WHAT TO DO: Keep to the lines from the one with "vfov_deg: 25.3" through the end of the data, and write them out exactly.

PROVIDED INFORMATION:
++++++++
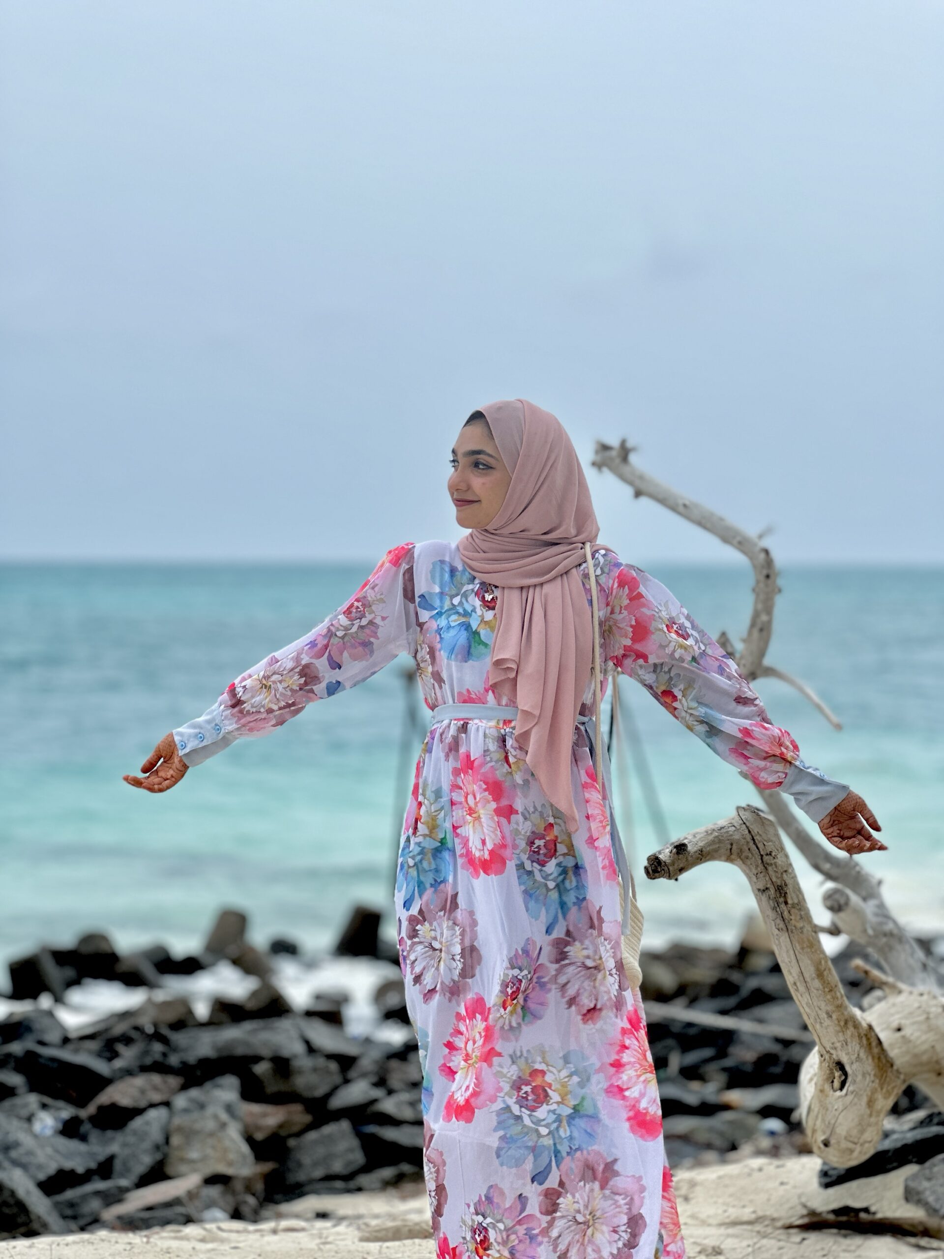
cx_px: 472
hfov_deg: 19.1
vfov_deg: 25.3
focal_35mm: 77
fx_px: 2800
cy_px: 630
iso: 25
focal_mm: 9
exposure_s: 1/227
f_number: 2.8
++++++++
WRITTEN SOLUTION:
vfov_deg: 25.3
focal_35mm: 77
fx_px: 2800
cy_px: 630
iso: 25
focal_mm: 9
exposure_s: 1/227
f_number: 2.8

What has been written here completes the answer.